Все это предполагает движение, многократное пересечение границ – экологических, лингвистических или геополитических, а также метания между различными взглядами и эмоциями. Ходьба здесь – это идеальный способ перемещения (как известно многим авторам, в сельской местности или городской: Бальзак гулял не меньше, чем Торо или Тургенев). Поэтому неудивительно, что многие рассматриваемые тут сюжеты включают в себя немало прогулок (для Короленко преимущественно по воде), а мой собственный писательский метод – вынужденные переходы от общей структуры к конкретным эпизодам. Между тем в понятие «углубиться в лес», по-моему, заложено нечто более глубокое, характеризуемое тем, что Роберт Брингхерст назвал «экосистемой» культурных сюжетов вокруг определенного места[21]. Есть эта заминка на границе, мгновение, когда войти делается страшно, да и сама эта грань – опушка – так влечет, так переливается возможностями, что не хочется с нее уходить. Вот три кратких примера, прежде чем мы начнем.
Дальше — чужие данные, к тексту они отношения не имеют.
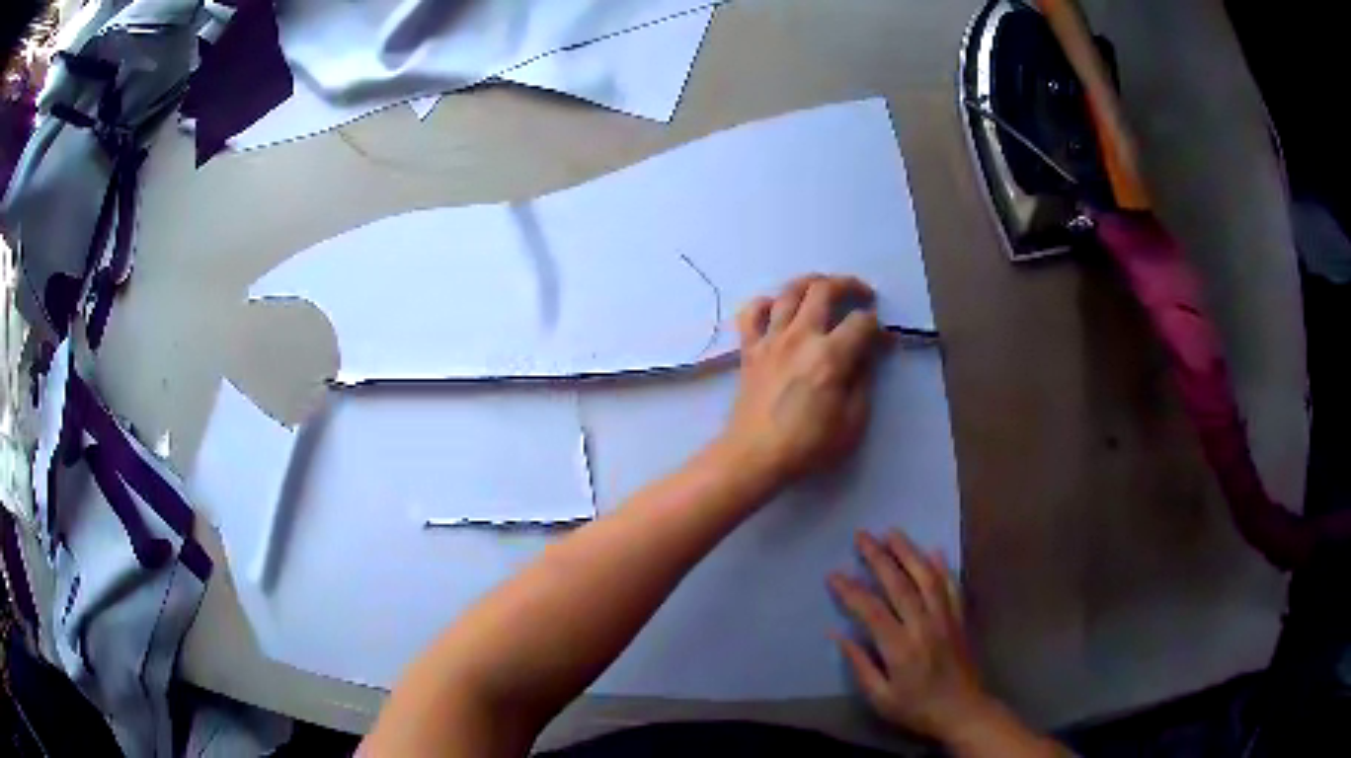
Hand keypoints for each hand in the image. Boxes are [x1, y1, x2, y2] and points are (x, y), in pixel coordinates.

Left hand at [719, 275, 884, 489]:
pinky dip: (765, 303)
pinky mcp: (750, 349)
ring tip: (824, 289)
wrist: (755, 456)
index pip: (861, 322)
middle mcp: (800, 336)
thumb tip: (869, 355)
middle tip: (862, 295)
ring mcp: (771, 339)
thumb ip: (864, 381)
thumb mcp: (852, 422)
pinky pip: (752, 312)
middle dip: (849, 285)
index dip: (878, 328)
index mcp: (830, 356)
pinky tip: (776, 308)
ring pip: (789, 292)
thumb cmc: (808, 446)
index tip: (884, 342)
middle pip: (824, 290)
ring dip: (810, 283)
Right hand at [829, 530, 992, 742]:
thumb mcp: (880, 697)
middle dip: (879, 558)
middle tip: (862, 536)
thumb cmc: (916, 708)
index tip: (833, 574)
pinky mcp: (960, 619)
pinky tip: (934, 551)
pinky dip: (942, 567)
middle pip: (900, 585)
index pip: (871, 611)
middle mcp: (924, 626)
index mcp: (900, 648)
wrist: (962, 711)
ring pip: (927, 578)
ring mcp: (946, 619)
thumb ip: (860, 664)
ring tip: (893, 533)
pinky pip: (951, 587)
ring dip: (909, 552)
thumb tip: (837, 634)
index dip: (851, 591)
Небольшой рассказ Тургенева «Лес и степь» 1849 года завершает его цикл рассказов о деревне «Записки охотника». В нем в блистательной изобразительной манере представлены два грандиозных русских пейзажа. А еще там присутствует пассаж, кажущийся наброском к истории, над которой автор работал на протяжении последующего десятилетия, – к «Поездке в Полесье». Это рассказ о путешествии по лесу: «полесье» – одновременно и название конкретного лесного массива, и тип лесного ландшафта с кустарником и болотами. В этот раз Тургенев в лес не заходит – он остается на опушке. Охотясь на вальдшнепов, советует он, не надо заходить «в самую глушь» – наоборот, «их надобно искать вдоль опушки», в месте, где, несмотря на все тамошние чувственные радости, вроде запаха воздуха, подобного запаху вина, упругой земли и сияющих паутинок на побледневшей траве, «находит странная тревога». Опушка оказывается территорией, предназначенной скорее для воспоминаний и фантазий, чем для пристального наблюдения за взлетающей птицей. Тургенев отмечает тревогу и наплыв воспоминаний, а потом оправляется от своего короткого замешательства на опушке, где сердце вдруг «задрожит и забьется» [Тургенев 1960-1968а, 4: 386].
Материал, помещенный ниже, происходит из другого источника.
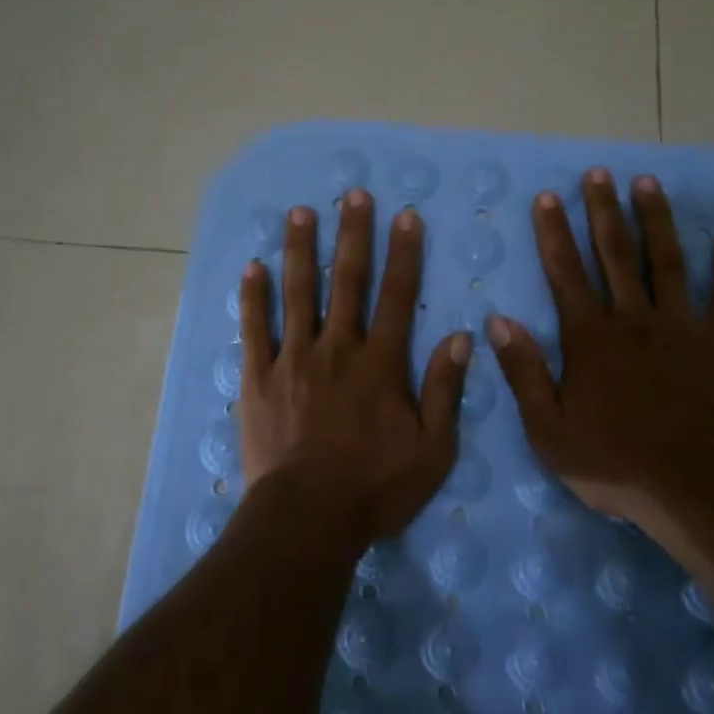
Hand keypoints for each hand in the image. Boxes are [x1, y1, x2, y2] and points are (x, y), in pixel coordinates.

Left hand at [237, 192, 470, 542]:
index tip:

Более шестидесяти лет спустя Бунин окажется на опушке другой чащи – псковского леса далеко на северо-западе России, граничащего с принадлежавшей А. С. Пушкину усадьбой Михайловское, где у величайшего русского поэта случались невероятные творческие прорывы. Бунин стоит на опушке, и мы ощущаем в его стихах глубокий трепет перед лесом, который одновременно представляет собой геофизическую и культурную экосистему, уже размеченную в речи и сюжетах.